Surat yang ditulis Upas kepada September itu kekal melampaui masanya. Surat ini ‘ditemukan’ dari
tumpukan arsip oleh Prof. J.L.M. Franken yang sedang melakukan studi tentang peran bahasa
Melayu, Portugis dan Belanda di Koloni Tanjung di kurun akhir abad 17 hingga 1772. Hasilnya, tulisan
berseri Franken terbit di majalah Afrika Selatan, Die Huisgenoot, pada tahun 1930. Di salah satu
edisinya Franken mereproduksi surat Upas secara terbalik. Tentu ini terjadi karena sang guru besar
sama sekali tidak mengenali aksara Bugis. Bahkan menurut Sirtjoo dan Ross, nasib surat naas ini
berlanjut hingga penerbitan-penerbitan berikutnya di tahun 1953, 1991, 1994 (dua kali): dia
diterbitkan dengan kepala surat berada di bawah dan hufur berbaring.

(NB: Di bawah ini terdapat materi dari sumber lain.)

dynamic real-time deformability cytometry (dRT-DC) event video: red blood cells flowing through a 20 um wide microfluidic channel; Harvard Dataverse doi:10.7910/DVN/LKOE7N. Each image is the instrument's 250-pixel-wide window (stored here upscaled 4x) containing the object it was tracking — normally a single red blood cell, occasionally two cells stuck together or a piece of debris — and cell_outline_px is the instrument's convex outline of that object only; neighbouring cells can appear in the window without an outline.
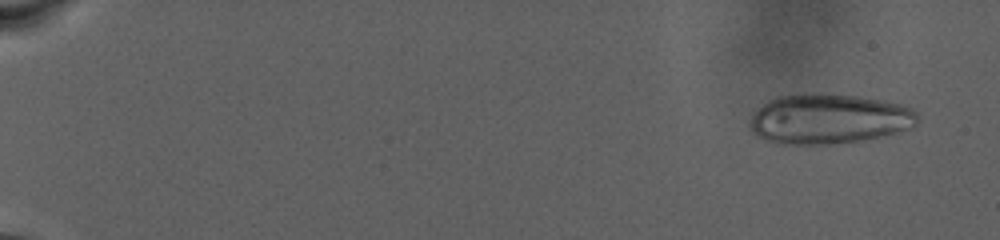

Untung saja Koolhof dan Ross masih bisa melihat naskah asli surat Upas di Arsip Tanjung, Afrika
Selatan, dan salinannya ada di Arsip Nasional Belanda di Den Haag. Naskah ini terkumpul dalam satu
folder bersama dokumen proses peradilan para budak yang dihukum mati itu.

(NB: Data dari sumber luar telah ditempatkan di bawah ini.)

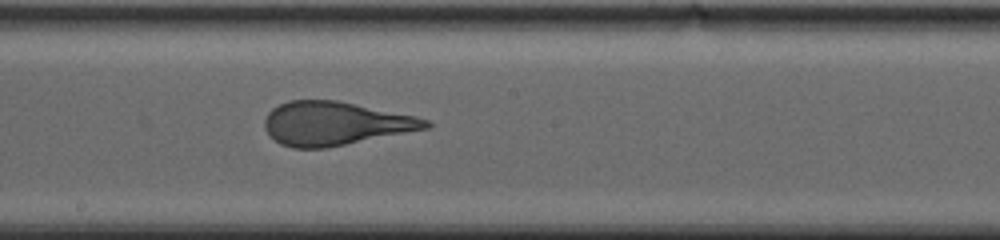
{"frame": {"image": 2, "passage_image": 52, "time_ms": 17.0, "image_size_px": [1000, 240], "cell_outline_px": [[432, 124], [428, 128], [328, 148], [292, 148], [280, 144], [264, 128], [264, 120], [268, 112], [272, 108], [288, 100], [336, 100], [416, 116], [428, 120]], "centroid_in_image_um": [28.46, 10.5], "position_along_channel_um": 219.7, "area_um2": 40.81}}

Lalu apa isi surat itu? Surat ini sebenarnya sangat sederhana: berisi permintaan bantuan Upas yang
sudah dua bulan sakit kepada September yang dikenal bisa menyembuhkan penyakit, karena belum
ada yang bisa menyembuhkan penyakitnya, karena mereka pernah bertemu dan ngobrol, dan
karena September adalah sesama orang Sinjai. Surat beraksara lontara ini kelak, untuk kepentingan
proses peradilan, diterjemahkan ke bahasa Melayu dialek Betawi, lalu diterjemahkan lagi ke bahasa
Belanda. Malangnya, penulis-penulis yang membahas surat ini kebanyakan bergantung kepada hasil
terjemahan yang bermasalah itu.

Menurut Koolhof dan Ross, kesalahpahaman terbesar terjadi di bagian awal dan akhir surat tersebut.
Bila membandingkan dengan naskah aslinya — dalam aksara lontara —mereka melihat terjemahan
Melayu dari surat itu justru membalikkan fakta bahwa yang menulis surat itu adalah Upas.
Terjemahan naskah ini bisa dengan mudah ditafsirkan sebaliknya menjadi, September menulis surat
kepada Upas. Dampaknya, September dianggap sebagai gembong komplotan pengacau ini dan
menerima hukuman yang mengerikan.

Bagian lain yang bermasalah dari terjemahan Melayu surat ini adalah penyebutan kata seajing atau
saudara, yang bisa ditafsirkan sebagai saudara kandung atau kerabat, juga bisa dipakai kepada orang
sekampung di perantauan. Dengan menafsirnya sebagai saudara biologis atau kerabat, motif
gerakan komplotan ini tentu bisa dianggap semakin kuat. Sehingga mengukuhkan alasan untuk
menghukum mati seluruh anggotanya.

“Surat itu ditulis dalam aksara dan bahasa ibu kedua budak itu, Bugis. Tentu mereka tak menyangka
bahwa surat lugu permintaan tolong itu berubah menjadi bukti untuk mengetuk palu hukuman mati,
dan bahwa surat itu masih didiskusikan hingga dua abad kemudian. September dituduh menjadi
kepala komplotan budak (Bugis), dan surat yang ditemukan di lacinya disodorkan sebagai barang
bukti,” tulis Koolhof dan Ross.

***

Ketika Boone van Bugis yang melaporkan persembunyian para pelarian tengah menikmati
kebebasannya, delapan anggota komplotan itu, ditambah Upas, telah menjalani hukuman gantung.
Empat orang lain, yang dianggap gembong komplotan, menjalani hukuman lebih berat. Ujung kaki
dan tangan mereka diikat lalu ditarik hingga sobek terpisah dari badan, lalu badannya dilindas roda
pedati. Sebuah hukuman yang dipertontonkan di depan umum agar nyali calon pengikut mereka
menjadi ciut. Salah satu di antara empat orang itu, January van Macassar, mendapat keringanan
dengan dihujani tombak di dadanya agar tak merasakan sakit terlalu lama. Tiga orang lainnya harus
merasakan hukuman kejam itu secara utuh, mereka adalah Alexander, January dan September van
Bugis.

Komplotan budak itu pada akhirnya dapat ditumpas, tapi surat Upas tampaknya akan abadi.